Impact on Music and Art
Young's ideas about duration, tuning, and the ontology of a composition reverberated across experimental music, contemporary art, and rock. Fellow minimalists such as Terry Riley intersected with his concerns about repetition and time. Steve Reich and Philip Glass, though developing their music independently, worked in a cultural field that Young helped to clear, where process, pulse, and economy of means could sustain large forms. Through John Cale and Angus MacLise, aspects of Young's drone and durational practice entered the world of The Velvet Underground, echoing in later noise, ambient, and post-rock traditions. Yoko Ono's early support and the Fluxus network's embrace of instruction pieces and event scores provided a context in which Young's conceptual clarity could be understood as both music and idea. Visual artists and filmmakers in the downtown scene found in his work a parallel to radically extended film takes and static images, a model for attention as an artistic medium.

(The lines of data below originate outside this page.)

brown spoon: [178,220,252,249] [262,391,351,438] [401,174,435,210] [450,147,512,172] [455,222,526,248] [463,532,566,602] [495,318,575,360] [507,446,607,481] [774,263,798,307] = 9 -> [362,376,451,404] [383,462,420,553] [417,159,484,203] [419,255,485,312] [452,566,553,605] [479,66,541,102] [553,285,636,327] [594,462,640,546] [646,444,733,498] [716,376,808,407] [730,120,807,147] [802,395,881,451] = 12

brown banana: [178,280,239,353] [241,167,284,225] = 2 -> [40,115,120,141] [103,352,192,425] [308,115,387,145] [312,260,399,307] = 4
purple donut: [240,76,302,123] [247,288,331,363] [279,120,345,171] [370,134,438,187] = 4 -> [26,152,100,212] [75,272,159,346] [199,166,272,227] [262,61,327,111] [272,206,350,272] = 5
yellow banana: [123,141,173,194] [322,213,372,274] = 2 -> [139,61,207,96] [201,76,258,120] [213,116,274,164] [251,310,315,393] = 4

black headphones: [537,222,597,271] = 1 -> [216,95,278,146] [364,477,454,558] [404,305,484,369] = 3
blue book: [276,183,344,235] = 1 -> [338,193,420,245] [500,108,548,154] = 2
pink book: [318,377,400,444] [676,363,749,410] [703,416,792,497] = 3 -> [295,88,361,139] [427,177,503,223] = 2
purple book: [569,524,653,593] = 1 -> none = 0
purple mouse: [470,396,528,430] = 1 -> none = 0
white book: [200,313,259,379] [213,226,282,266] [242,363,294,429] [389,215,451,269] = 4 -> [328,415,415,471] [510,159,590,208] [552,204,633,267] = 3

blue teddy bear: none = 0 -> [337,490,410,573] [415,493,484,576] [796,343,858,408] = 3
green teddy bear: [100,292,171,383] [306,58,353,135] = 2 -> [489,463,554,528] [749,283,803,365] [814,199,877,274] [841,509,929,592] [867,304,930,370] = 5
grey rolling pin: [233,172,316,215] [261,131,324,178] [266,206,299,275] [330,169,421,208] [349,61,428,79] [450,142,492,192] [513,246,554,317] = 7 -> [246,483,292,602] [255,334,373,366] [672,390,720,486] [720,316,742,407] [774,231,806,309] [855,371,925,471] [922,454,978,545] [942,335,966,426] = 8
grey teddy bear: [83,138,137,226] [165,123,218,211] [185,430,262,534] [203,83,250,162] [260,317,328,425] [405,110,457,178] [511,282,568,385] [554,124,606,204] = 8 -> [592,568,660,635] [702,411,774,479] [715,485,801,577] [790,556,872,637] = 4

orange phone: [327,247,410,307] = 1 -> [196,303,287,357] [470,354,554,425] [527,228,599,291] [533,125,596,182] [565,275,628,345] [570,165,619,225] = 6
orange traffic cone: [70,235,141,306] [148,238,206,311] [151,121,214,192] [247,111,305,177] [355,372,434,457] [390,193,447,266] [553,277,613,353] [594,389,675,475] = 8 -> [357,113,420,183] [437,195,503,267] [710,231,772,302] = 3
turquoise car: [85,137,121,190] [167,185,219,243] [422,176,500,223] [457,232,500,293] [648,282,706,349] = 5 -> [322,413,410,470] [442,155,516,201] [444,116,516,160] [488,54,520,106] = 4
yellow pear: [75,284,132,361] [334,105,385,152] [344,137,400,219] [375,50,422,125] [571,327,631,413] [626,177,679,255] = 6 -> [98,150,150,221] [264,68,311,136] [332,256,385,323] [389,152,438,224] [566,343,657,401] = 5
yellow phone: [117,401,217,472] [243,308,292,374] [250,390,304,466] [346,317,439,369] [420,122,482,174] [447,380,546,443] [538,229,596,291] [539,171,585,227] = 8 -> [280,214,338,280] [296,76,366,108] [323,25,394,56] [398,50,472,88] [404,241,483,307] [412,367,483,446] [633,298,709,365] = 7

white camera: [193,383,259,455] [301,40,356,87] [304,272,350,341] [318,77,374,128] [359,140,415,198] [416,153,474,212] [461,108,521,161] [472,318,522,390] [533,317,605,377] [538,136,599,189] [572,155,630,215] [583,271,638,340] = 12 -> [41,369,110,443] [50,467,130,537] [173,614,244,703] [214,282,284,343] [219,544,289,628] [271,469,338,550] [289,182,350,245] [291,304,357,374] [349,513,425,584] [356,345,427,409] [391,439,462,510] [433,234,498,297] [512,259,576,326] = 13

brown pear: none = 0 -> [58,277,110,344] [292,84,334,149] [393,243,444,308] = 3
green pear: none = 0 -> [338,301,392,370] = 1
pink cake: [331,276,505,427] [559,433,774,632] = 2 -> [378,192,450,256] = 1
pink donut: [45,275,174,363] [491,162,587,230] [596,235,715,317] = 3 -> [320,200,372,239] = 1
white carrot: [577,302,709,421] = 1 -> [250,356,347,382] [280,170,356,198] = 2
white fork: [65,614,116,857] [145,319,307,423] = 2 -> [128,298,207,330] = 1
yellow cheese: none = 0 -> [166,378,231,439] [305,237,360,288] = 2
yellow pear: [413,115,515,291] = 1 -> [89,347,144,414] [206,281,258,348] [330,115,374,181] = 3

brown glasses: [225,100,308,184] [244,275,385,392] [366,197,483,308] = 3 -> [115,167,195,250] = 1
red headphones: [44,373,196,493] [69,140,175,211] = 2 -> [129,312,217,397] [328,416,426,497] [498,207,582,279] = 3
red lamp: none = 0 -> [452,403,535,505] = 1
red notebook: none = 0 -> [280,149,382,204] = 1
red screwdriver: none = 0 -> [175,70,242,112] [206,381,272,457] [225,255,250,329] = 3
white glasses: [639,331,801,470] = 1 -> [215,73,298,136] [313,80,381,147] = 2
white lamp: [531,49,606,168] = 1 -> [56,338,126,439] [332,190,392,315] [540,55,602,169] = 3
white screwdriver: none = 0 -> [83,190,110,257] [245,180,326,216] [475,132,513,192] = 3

Working Methods, Archives, and Recordings
Young has maintained close control over his archives and performance conditions, which has both preserved the integrity of his tunings and contributed to the scarcity of widely available recordings. Select documents, including releases featuring long-duration sound with Zazeela and an extended realization of The Well-Tuned Piano, have provided glimpses of a practice that is fundamentally experiential and site-specific. The careful curation of tuning information, performance durations, and acoustic spaces reflects his conviction that a piece is inseparable from its exact sounding and hearing conditions.
Legacy
La Monte Young's legacy rests on a few uncompromising principles: that a tone can be a world; that tuning is not merely a temperament but a philosophy of relation; and that form can unfold at the scale of lived time. Through collaboration with Marian Zazeela, mentorship under Pandit Pran Nath, and work with pivotal figures including Tony Conrad, John Cale, Angus MacLise, Yoko Ono, Jackson Mac Low, George Maciunas, and Terry Riley, he helped articulate a shared language for long-duration art. The Dream House installations and The Well-Tuned Piano stand as monuments to attention, listening, and the inexhaustible richness of sustained sound.